Volume unique par Andi Watson, édité en VF par Çà et là, 170x240mm, 200 pages, 20,00€. Sorti en octobre 2017.
Disponible en numérique à 7,99€.
J’ai profité d’une promo sur Izneo pour me procurer la réédition en 2017 chez Çà et là de Breakfast after noon d’Andi Watson, déjà paru chez Casterman en 2002.
Rob et Louise, petit couple de trentenaires anglais, vont se marier. Du moins, c’est leur projet, mis à mal par leur licenciement de la faïencerie Windsor. Cette perte d’emploi va être vécue très différemment par les deux jeunes gens et Rob va commencer à s’enfoncer dans le déni et la dépression…
Même si cette BD a déjà presque vingt ans, son sujet est toujours autant d’actualité, nous faisant suivre un couple face au chômage et ses conséquences. À l’aide d’un trait simple mais précis et dynamique, Andi Watson s’intéresse plus particulièrement au personnage de Rob, qui va extrêmement mal vivre cette perte, comme si on lui arrachait une part de son identité. Il refuse de voir la réalité en face, reste persuadé qu’on ne peut pas lui retirer son poste parce qu’il aime son travail et qu’il le fait bien, et ne peut se résigner à accepter sa situation.
Rob n’est en soi pas très sympathique. On sent bien que c’est un bon gars mais il s’entête dans son attitude immature, semblant persuadé que c’est au monde autour de lui de s’adapter à ses envies. Watson parvient à nous décrire son personnage de manière très précise, avec des détails très simples : tandis que Rob s’enfonce, ne fait aucun effort, attend que les choses s’arrangent toutes seules, sa fiancée se bouge, se forme, tente de trouver à nouveau sa place sur le difficile marché du travail. Certes, elle avait un poste sans guère d’intérêt chez Windsor là où Rob se croyait indispensable, très spécialisé… et donc d’autant plus désemparé quand il faut trouver un autre travail, qui ne correspondra jamais à ses compétences acquises par l’expérience. Difficile pour lui d’admettre que ce qu’il croyait être sa vie n’est plus et qu’il doit désormais accepter de repartir de zéro. Alors il sombre.

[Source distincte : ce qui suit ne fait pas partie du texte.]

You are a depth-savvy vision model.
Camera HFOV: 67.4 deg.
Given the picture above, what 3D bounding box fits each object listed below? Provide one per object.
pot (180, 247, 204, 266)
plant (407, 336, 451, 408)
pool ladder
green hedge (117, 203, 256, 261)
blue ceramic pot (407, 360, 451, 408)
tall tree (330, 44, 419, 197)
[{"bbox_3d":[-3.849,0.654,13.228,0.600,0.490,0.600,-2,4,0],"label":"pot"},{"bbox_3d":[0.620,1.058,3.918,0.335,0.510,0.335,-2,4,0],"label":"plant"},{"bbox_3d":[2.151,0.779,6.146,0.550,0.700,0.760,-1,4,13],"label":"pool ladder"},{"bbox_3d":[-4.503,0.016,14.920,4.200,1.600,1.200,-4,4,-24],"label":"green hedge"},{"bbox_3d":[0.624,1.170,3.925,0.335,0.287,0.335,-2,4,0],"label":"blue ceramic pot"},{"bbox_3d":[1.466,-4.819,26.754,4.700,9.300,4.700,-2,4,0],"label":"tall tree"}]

Si Rob est évidemment agaçant, il en est également un peu touchant quand les conséquences de sa mauvaise volonté et de son entêtement immature lui reviennent dans la face. On est juste face à un brave gars qui croyait sa vie toute tracée, sans avoir besoin de se prendre la tête et qui se retrouve à devoir tout réapprendre, à se battre de nouveau pour retrouver une place sociale qu’il croyait inébranlable.

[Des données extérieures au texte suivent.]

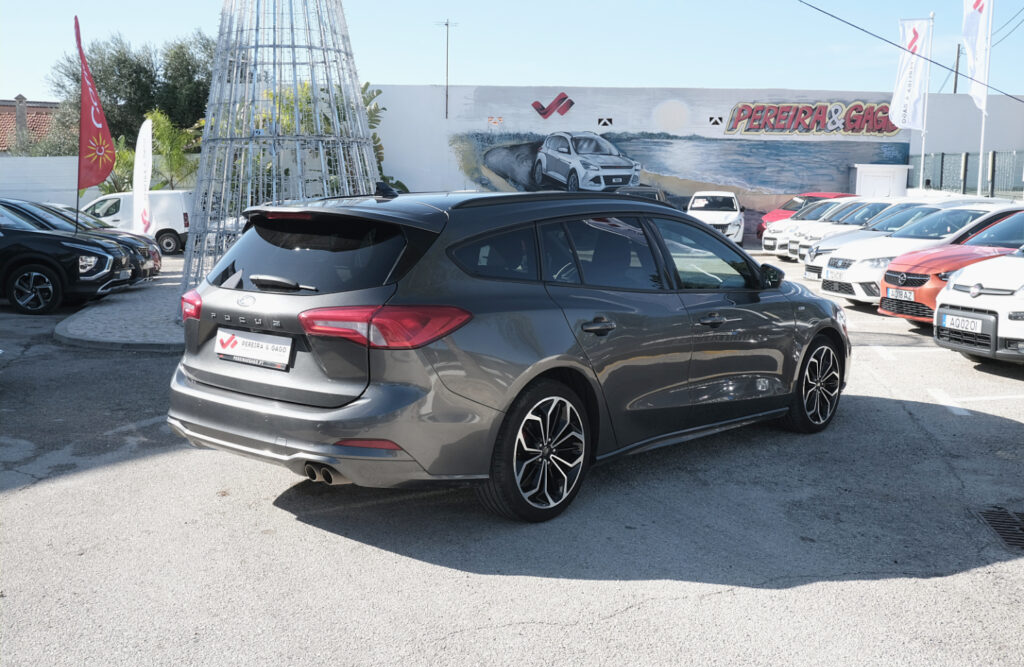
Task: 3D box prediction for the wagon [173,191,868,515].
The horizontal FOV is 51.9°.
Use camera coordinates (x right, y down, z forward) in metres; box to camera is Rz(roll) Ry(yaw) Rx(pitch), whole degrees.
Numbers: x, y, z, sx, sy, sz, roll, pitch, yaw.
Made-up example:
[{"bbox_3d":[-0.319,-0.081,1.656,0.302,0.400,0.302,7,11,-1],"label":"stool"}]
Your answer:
[{"bbox_3d":[0.364,-0.067,6.134,1.880,1.490,4.680,7,9,41],"label":"wagon"}]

Il reste là, désarçonné, sans comprendre, sous le choc, incapable d’accepter le changement, paralysé par ce sentiment de honte et d’injustice. Ce n’est pas glorieux mais le portrait que dresse Andi Watson est fin, précis, minutieux, sans complaisance… et on se demande combien de temps Louise va pouvoir supporter ce boulet grincheux qui ne fait aucun effort y compris pour elle.
Cette chronique sociale, si typiquement anglaise (comment ne pas penser à Ken Loach ?), est donc une belle lecture, même si je reste nettement plus dubitative sur la fin, un peu expédiée et un poil agaçante (pas sûre d’avoir tout compris d’ailleurs).